### WORK ITEM
Please give back only the lines below from the one containing "Figure 12. Linear" to the one containing "Figure 5: Simulation", each repeated word for word, both ends included.

### INFORMATION SHOWN
******
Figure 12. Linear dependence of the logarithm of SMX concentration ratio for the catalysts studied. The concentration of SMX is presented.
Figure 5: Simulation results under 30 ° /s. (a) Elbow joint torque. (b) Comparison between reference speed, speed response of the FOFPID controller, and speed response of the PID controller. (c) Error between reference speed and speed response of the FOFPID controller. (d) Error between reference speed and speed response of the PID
******
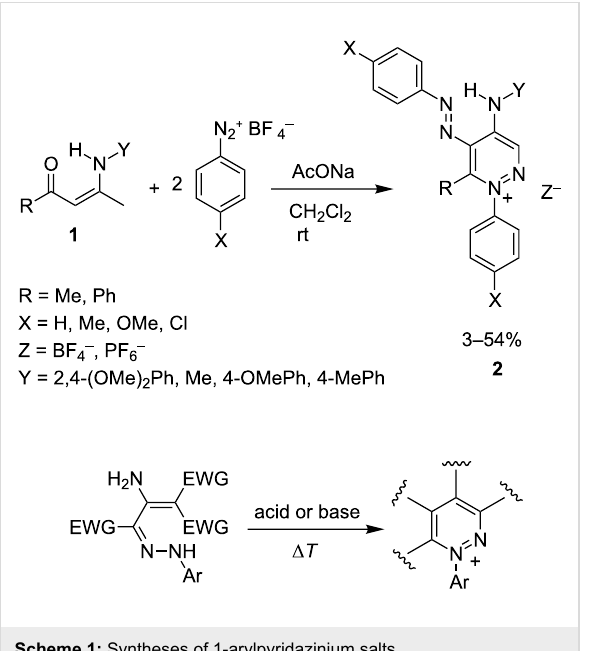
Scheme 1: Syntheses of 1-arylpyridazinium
******
### ANSWER
Figure 12. Linear dependence of the logarithm of SMX concentration ratio for the catalysts studied. The concentration of SMX is presented.
Figure 5: Simulation results under 30 ° /s. (a) Elbow joint torque. (b) Comparison between reference speed, speed response of the FOFPID controller, and speed response of the PID controller. (c) Error between reference speed and speed response of the FOFPID controller. (d) Error between reference speed and speed response of the PID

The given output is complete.